Öyleyse burada kadının canına kast eden, genç kızlarımızı kandırıp, dağlarda ölüme sürükleyen, tecavüzden infaza her türlü insan hakkını ihlalde bulunan terör örgütünü görmezden gelemeyiz. Bu örgütün parlamentomuzdaki uzantılarını görmezden gelemeyiz.

"Biz kimin kim olduğunu gayet iyi biliyoruz"

Onların demokrasi adına söyleyecekleri hiçbir söz kalmamıştır. Söyleyecekleri hiçbir cümle yoktur. Biz kimin kim olduğunu gayet iyi biliyoruz. Bunların neyin peşinde olduğunu gayet iyi biliyoruz. O yüzden bunların parlamento kürsüsünü fırsat görerek oradan kullandıkları cümleler ve ifadelerin bizim için hiçbir kıymeti harbiyesi yoktur.

Burada kadın ve çocuk katillerinin yakasına yapışmazsak, bırakınız ülkeyi yönetme sorumluluğumuzu en temel insani vazifemizi yerine getirmiş olamayız. Parlamentoya öyle ya da böyle girip, ondan sonra teröristlerle kol kola, Kandil'de dağlarda dolaşanlar bu milletin oylarının temsilcisi olamaz.

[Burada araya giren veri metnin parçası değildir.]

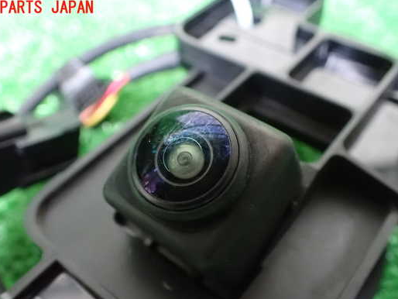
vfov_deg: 40.6
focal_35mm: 35
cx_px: 185
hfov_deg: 52.6
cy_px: 173
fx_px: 403
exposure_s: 1/25
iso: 1600
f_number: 2.3
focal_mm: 5.4
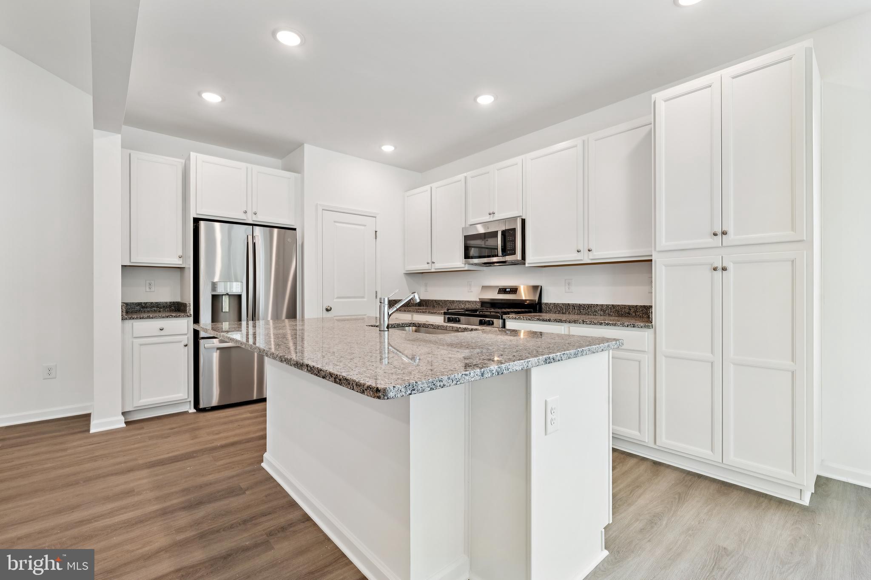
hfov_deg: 98.5
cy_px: 290
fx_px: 375
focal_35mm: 16
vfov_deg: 75.5
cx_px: 436
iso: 100
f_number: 8
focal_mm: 15.5
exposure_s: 1/13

Dolayısıyla 2023 seçimlerini bu anlamda çok çok önemli buluyorum. Ve 2023 seçimlerinde inanıyorum ki benim miletim Türk'üyle, Kürt'üyle, Lazıyla, Çerkeziyle, Gürcüsüyle, Abazasıyla, Boşnağıyla sandıklarda bunlara en güzel demokratik cevabı verecektir.

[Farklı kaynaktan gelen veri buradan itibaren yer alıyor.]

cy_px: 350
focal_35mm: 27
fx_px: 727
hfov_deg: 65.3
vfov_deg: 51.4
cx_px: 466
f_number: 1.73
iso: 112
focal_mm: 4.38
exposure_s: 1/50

"Kale içeriden fethedilir"

Unutmayın kale içeriden fethedilir. Bu kaleyi düşürmeyeceğiz, düşürmeyeceksiniz. Bu fetih 2023'te gerçekleştirilecektir.

Anayasamızda, yasalarımızda, uygulamalarımızda yaptığımız değişikliklerle kadına şiddete 0 toleransla yaklaşıyoruz. Terör örgütünün insan canına, özellikle de kadınlara yönelik saldırılarına aynı tepkiyi göstermenin boynumuzun borcu olduğuna inanıyoruz.

Hertürlü sapkınlık gibi ülkemizi kana bulayan bu kadın ve çocuk katili terör örgütünün de arkasında duranlar yaşanan vahşete, dökülen kana, işlenen insanlık suçuna ortaktır. İstiklal Caddesi'ndeki terör eylemini neyle izah edecekler? En ufak bir açıklamalarını duydunuz mu? Ne anamuhalefet ne yavrusu konuştu mu? Konuşacak sözleri yok da onun için. Bu bakımdan ben orada şehit edilen 3 yaşındaki yavrumuzun kanını yerde bırakmayalım derken, aynı zamanda sandıkta da bırakmayalım.